The agency is also obligated to render a listing decision for greater sage-grouse later this year. Greater sage-grouse distribution has decreased by 56 percent while rangewide abundance has been reduced by as much as 93 percent from historic levels.

The Service is currently defending its negative finding on a petition to list Columbian sharp-tailed grouse under the ESA in federal court. The agency should settle the lawsuit and initiate a status review on the subspecies. Columbian sharp-tailed grouse distribution has declined significantly since 1900. The subspecies now occurs in less than ten percent of its historic range. Although millions of Columbian sharp-tailed grouse probably occurred in the West historically, only 18,000 - 25,000 breeding individuals currently remain in the United States.

The Service has listed the lesser prairie-chicken as a “candidate” for ESA protection since 1998, but has been unwilling to elevate its status to “threatened” or “endangered” for more than a decade. The agency should propose listing for the species. The current range of lesser prairie-chicken has been reduced to relatively small and scattered areas that comprise approximately 8 percent of historic range. The species total population has been roughly estimated at between 10,000-25,000 individuals.

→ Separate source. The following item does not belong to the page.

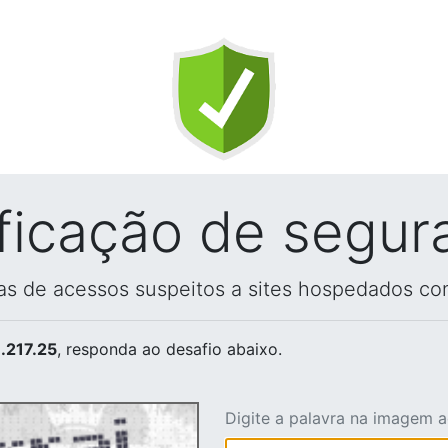
ificação de segur
vas de acessos suspeitos a sites hospedados co
.217.25
, responda ao desafio abaixo.
Digite a palavra na imagem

The Fish and Wildife Service knows the importance of listing imperiled species under the ESA-simultaneous with its release of the State of the Birds report, the Service announced it will list a plant, Phyllostegia hispida, to support its recovery in Hawaii. The agency also understands the value of listing bird species to recovery efforts-State of the Birds 2009 describes many instances where listing has helped recover threatened birds across the country. In fact, scientists estimate that 227 species would have gone extinct had it not been for ESA protection. The Service has stated that over 99% of the plants and animals listed under the ESA are still with us today.